**The task:** Turn the paragraph starting "Mariota has missed" in the Titans coaching article below into a short bulleted list that keeps its main facts.

**Supplied text:**
>>
NASHVILLE, Tenn. -- Interim Tennessee Titans head coach Mike Mularkey emphasized he’s friends with Ken Whisenhunt.

The new guy who will lead Tennessee made clear he didn't want to take shots at the boss who was just fired.

Much of what Mularkey said he would do, we can find indications of things Whisenhunt was not doing. Whisenhunt never did well to identify the Titans' identity, though he talked about being tough and physical and smart. His teams never looked to be those things.

Mularkey hit similar themes and said he’s got to deliver a message to the players right from the start in Wednesday morning’s meeting.

“As a position coach, coordinator and head coach, my philosophy has always been the same: be a tough, physical football team now,” he said. “That was my role with the tight ends. That’s their No. 1 thing. … Secondly, don't beat yourself. That’s the biggest thing in this business. If you turn the ball over, penalties, mental errors things like that, that’s the one thing I've been very proud of in my history. We've done a very good job of not doing that.”

Interim CEO/president Steve Underwood said controlling owner Amy Adams Strunk has repeatedly spoken with him about the health of rookie quarterback Marcus Mariota.

Mariota has missed the past two games after an illegal hit by Miami’s Olivier Vernon that left the quarterback with a sprained left knee. He’s absorbed 19 sacks, while Zach Mettenberger has taken nine, including seven Sunday in the loss at Houston.

Mularkey said better protection is “imperative.” He also said he intends to be more vocal and express his philosophy regularly and assigned offensive coordinator Jason Michael to call the plays.

Beyond protection schemes and overall offensive schemes, accountability was a theme with Whisenhunt. Some players and coaches felt like he never took the blame for anything.

Monday at his final news conference, I asked him why other teams in the second year of a new coaching regime were faring better than the Titans.
<<
**Data listing:**
>>
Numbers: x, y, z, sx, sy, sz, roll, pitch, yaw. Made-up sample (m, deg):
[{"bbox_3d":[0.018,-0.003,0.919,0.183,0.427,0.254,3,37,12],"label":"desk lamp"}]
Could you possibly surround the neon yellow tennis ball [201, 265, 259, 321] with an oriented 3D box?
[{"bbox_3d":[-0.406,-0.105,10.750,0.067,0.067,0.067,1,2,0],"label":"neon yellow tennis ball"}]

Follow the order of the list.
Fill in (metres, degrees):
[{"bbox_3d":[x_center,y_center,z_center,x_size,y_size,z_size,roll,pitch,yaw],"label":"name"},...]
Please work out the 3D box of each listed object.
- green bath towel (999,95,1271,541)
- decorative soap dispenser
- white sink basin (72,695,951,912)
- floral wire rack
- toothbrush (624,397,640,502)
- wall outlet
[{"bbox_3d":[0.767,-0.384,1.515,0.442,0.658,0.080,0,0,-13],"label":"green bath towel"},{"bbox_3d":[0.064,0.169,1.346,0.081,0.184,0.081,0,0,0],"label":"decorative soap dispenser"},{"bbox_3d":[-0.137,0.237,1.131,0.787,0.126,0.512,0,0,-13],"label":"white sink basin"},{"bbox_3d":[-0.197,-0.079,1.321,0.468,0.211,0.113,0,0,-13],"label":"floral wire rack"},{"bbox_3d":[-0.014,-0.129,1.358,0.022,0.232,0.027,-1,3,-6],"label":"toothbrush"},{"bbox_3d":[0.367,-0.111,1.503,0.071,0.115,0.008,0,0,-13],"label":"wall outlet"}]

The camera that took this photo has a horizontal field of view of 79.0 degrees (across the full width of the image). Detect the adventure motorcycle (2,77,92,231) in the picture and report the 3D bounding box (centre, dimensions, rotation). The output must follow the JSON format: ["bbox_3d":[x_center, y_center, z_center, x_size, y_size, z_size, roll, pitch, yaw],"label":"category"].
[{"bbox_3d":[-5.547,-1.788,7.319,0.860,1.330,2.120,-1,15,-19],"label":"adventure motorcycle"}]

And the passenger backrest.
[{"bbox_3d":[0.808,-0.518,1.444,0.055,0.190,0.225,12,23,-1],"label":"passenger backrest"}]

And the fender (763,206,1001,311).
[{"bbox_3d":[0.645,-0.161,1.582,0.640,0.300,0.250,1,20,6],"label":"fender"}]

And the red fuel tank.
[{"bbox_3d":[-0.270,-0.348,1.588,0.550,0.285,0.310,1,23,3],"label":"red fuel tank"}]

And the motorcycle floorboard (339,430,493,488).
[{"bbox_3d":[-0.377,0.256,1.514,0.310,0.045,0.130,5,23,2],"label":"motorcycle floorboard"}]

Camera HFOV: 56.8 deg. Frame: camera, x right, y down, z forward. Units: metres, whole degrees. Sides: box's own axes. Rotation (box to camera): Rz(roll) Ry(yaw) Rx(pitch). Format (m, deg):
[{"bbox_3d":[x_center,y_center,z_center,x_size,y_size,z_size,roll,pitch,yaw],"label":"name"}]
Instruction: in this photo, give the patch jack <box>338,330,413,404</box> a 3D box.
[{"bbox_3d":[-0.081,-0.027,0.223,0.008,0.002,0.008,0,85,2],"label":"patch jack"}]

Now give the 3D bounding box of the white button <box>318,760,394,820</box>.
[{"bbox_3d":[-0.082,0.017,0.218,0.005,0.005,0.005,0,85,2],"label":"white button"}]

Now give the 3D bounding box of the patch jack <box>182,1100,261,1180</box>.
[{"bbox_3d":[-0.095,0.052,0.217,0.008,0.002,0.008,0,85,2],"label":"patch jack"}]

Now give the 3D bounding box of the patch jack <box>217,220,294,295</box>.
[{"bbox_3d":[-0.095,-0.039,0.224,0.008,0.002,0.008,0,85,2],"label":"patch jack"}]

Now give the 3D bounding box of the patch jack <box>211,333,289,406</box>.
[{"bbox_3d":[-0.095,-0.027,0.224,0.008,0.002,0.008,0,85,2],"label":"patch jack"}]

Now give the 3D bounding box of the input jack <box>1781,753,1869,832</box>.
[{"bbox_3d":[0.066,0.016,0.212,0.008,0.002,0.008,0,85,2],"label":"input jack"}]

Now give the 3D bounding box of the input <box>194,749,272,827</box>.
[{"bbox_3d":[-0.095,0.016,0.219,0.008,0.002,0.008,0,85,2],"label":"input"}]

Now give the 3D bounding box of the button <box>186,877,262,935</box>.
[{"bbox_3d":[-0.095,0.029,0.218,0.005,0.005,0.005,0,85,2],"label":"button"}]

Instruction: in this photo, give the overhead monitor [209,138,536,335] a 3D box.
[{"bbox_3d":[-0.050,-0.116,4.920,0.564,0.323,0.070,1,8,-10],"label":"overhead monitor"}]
<<
**Answer area:**
- Mariota has missed the past two games with a sprained left knee.
- The injury came from an illegal hit by Miami's Olivier Vernon.
- Mariota has taken 19 sacks.
- Zach Mettenberger has taken nine sacks, seven of them Sunday in the loss at Houston.